[Start of section]

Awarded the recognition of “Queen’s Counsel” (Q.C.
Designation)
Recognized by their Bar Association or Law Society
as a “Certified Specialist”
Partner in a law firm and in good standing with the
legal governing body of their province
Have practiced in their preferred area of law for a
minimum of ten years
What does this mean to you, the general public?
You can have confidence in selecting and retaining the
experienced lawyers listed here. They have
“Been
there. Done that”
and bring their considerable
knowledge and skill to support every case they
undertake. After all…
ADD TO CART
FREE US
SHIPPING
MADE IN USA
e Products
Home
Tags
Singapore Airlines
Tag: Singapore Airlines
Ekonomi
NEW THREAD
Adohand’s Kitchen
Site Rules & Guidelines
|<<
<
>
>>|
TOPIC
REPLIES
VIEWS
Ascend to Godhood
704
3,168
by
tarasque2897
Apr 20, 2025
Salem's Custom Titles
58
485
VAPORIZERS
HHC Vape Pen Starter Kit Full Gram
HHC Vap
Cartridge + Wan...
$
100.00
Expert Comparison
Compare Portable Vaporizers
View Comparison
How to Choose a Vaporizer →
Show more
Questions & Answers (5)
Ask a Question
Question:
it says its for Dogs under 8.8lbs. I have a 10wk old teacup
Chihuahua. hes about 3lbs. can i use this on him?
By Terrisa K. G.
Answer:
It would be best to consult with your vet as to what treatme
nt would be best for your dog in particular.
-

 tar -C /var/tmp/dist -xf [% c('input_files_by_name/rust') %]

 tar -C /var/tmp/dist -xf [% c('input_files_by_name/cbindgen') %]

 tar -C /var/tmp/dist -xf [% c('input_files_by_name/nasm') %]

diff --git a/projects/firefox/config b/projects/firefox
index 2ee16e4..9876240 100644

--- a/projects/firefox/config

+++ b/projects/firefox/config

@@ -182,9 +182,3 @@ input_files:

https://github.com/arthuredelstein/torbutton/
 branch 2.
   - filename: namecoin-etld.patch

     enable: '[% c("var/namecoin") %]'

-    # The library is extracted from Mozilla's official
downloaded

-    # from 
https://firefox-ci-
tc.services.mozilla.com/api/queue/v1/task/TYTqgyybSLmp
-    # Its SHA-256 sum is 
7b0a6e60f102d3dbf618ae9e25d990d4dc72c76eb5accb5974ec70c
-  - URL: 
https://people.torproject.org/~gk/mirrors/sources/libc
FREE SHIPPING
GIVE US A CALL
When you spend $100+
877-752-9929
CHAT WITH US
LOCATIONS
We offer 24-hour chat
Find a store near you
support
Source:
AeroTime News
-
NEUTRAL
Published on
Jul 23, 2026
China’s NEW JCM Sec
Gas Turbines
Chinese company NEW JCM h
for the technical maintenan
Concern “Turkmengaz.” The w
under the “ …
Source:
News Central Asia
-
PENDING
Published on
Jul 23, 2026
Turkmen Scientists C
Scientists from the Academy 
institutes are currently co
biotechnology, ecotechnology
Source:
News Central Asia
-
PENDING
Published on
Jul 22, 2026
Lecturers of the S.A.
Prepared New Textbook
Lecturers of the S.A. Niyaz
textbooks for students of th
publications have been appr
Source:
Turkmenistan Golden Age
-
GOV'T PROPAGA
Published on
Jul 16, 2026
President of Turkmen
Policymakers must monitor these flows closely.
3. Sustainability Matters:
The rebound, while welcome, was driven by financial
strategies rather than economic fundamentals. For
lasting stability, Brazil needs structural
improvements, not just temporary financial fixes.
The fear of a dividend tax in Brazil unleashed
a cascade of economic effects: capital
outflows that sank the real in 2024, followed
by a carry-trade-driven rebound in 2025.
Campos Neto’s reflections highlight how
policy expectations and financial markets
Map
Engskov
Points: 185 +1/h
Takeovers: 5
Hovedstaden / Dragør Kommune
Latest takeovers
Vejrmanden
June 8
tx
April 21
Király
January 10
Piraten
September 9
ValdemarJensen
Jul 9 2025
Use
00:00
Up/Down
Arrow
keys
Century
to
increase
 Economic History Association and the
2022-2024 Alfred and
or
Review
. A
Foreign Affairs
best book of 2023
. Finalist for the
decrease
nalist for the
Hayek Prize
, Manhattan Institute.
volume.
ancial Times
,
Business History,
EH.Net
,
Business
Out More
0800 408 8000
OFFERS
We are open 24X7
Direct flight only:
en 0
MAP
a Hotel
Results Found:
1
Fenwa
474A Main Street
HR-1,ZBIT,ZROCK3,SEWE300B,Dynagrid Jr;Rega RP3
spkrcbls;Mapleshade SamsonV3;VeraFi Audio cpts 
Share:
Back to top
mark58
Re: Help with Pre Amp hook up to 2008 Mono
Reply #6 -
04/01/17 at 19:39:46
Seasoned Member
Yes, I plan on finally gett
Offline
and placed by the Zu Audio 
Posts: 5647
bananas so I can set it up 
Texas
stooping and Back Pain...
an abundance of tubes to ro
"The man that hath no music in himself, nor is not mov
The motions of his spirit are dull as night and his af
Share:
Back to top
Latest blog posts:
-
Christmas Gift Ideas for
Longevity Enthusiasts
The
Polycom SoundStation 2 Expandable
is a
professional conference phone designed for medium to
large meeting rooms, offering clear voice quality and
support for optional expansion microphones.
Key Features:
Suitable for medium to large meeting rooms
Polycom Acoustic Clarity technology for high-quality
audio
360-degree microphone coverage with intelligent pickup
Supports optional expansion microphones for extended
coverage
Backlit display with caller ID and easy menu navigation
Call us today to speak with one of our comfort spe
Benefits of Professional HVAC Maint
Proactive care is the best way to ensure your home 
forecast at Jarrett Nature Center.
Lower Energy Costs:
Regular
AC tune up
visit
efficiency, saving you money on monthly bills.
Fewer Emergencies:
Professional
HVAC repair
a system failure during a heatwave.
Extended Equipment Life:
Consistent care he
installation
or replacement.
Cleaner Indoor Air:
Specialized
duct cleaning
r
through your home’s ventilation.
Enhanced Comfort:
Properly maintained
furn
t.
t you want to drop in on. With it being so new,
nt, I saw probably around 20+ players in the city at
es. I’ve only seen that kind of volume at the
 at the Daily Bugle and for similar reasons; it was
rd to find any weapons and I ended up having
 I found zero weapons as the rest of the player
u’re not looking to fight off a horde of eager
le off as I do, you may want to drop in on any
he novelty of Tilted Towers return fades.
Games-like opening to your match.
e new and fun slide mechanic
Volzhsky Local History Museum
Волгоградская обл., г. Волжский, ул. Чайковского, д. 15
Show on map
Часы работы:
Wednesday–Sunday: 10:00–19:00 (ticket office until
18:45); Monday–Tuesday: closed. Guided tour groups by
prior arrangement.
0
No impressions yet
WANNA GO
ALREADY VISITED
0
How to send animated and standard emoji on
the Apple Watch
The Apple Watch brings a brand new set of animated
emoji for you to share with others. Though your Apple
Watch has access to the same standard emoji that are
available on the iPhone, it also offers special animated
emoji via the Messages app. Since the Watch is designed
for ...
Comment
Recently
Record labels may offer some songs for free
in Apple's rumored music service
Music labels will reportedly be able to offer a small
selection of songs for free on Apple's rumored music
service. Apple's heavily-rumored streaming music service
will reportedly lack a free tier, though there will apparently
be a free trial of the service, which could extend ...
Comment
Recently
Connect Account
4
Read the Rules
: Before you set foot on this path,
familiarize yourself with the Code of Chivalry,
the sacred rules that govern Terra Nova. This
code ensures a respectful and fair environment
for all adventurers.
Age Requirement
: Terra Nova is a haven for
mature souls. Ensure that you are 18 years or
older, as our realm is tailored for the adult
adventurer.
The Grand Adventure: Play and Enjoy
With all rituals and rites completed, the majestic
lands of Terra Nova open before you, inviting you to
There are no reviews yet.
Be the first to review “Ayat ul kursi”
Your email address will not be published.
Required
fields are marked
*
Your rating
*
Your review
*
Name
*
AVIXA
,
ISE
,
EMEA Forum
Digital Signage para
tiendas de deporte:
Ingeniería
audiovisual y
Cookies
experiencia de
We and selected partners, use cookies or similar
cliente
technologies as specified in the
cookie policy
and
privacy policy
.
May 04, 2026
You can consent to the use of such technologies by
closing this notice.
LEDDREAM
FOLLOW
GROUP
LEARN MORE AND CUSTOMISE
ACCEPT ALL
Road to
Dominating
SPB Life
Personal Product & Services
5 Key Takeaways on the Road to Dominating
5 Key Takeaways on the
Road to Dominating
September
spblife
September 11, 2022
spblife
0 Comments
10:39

[End of section]

● **About this task**: Output these and nothing else: the lines from the one holding "mature souls. Ensure that you are 18 years or" through the final line of the entries above, exactly as they appear.

● **Reply to the task**:
mature souls. Ensure that you are 18 years or
older, as our realm is tailored for the adult
adventurer.
The Grand Adventure: Play and Enjoy
With all rituals and rites completed, the majestic
lands of Terra Nova open before you, inviting you to
There are no reviews yet.
Be the first to review “Ayat ul kursi”
Your email address will not be published.
Required
fields are marked
*
Your rating
*
Your review
*
Name
*
AVIXA
,
ISE
,
EMEA Forum
Digital Signage para
tiendas de deporte:
Ingeniería
audiovisual y
Cookies
experiencia de
We and selected partners, use cookies or similar
cliente
technologies as specified in the
cookie policy
and
privacy policy
.
May 04, 2026
You can consent to the use of such technologies by
closing this notice.
LEDDREAM
FOLLOW
GROUP
LEARN MORE AND CUSTOMISE
ACCEPT ALL
Road to
Dominating
SPB Life
Personal Product & Services
5 Key Takeaways on the Road to Dominating
5 Key Takeaways on the
Road to Dominating
September
spblife
September 11, 2022
spblife
0 Comments
10:39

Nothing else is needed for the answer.